This is the Tommy Corcoran column. Tommy the Cork, so dubbed by FDR, was a Washington wise man. His various biographers called him the ultimate insider, the super lawyer and the master fixer. He came to Washington in 1926 to clerk for Justice Oliver Wendell Holmes and became a fixture, an almost institutional source of wisdom about American politics, before his death in 1981.
The Cork had a theory about how to choose a president. He always said it didn't matter who was running, that it was unnecessary to pay any attention to them. What matters, he said, is the approximately 1,500 people the president brings to Washington with him, his appointments to the positions where people actually run things. The question to consider is which 1,500 people we get.

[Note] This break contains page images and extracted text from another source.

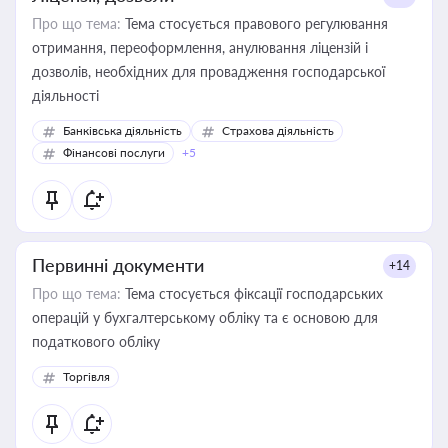
Про що тема:
Тема стосується правового регулювання
отримання, переоформлення, анулювання ліцензій і
дозволів, необхідних для провадження господарської
діяльності
Банківська діяльність
Страхова діяльність
Фінансові послуги
+5
Первинні документи
+14
Про що тема:
Тема стосується фіксації господарських
операцій у бухгалтерському обліку та є основою для
податкового обліку
Торгівля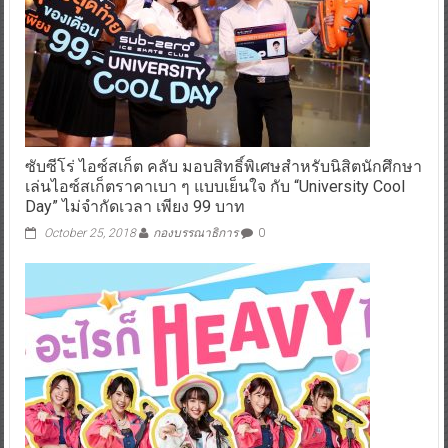
ซับซีโร่ ไอซ์สเก็ต คลับ มอบสิทธิ์พิเศษสำหรับนิสิตนักศึกษา
เล่นไอซ์สเก็ตราคาเบา ๆ แบบเย็นใจ กับ “University Cool
Day” ไม่จำกัดเวลา เพียง 99 บาท
October 25, 2018
กองบรรณาธิการ
0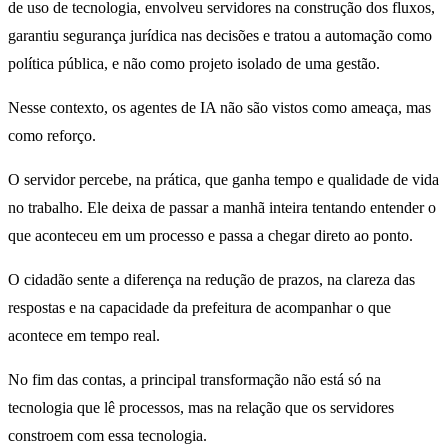
de uso de tecnologia, envolveu servidores na construção dos fluxos,
garantiu segurança jurídica nas decisões e tratou a automação como
política pública, e não como projeto isolado de uma gestão.
Nesse contexto, os agentes de IA não são vistos como ameaça, mas
como reforço.
O servidor percebe, na prática, que ganha tempo e qualidade de vida
no trabalho. Ele deixa de passar a manhã inteira tentando entender o
que aconteceu em um processo e passa a chegar direto ao ponto.
O cidadão sente a diferença na redução de prazos, na clareza das
respostas e na capacidade da prefeitura de acompanhar o que
acontece em tempo real.
No fim das contas, a principal transformação não está só na
tecnologia que lê processos, mas na relação que os servidores
constroem com essa tecnologia.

So here are a few suggestions:
*At the EPA, you do not want people who think it's a good idea to allow more arsenic in the water. When someone, anyone proposes allowing more arsenic in the water, what you want is people at the EPA who promptly say: "No. Not a good idea."

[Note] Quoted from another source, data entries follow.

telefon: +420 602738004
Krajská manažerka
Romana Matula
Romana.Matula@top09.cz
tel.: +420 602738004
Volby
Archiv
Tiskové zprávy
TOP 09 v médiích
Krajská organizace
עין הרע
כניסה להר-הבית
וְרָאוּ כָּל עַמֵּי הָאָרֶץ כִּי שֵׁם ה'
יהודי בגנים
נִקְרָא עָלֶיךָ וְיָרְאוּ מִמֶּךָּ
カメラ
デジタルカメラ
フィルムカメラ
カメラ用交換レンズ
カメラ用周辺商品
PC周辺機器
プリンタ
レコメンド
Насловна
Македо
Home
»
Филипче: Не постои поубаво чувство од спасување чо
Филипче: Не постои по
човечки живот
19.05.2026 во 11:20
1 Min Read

*There are some lawyers, and then there are other lawyers. You do not want lawyers at the Justice Department (or the White House or the Defense Department) who, when asked to prepare a legal brief defending torture, do so. You want lawyers at Justice (and the White House and the Defense Department) who say: "No. Torture is not a good idea. Trying to wiggle out from under our laws, international treaties and civilized norms is not a good idea."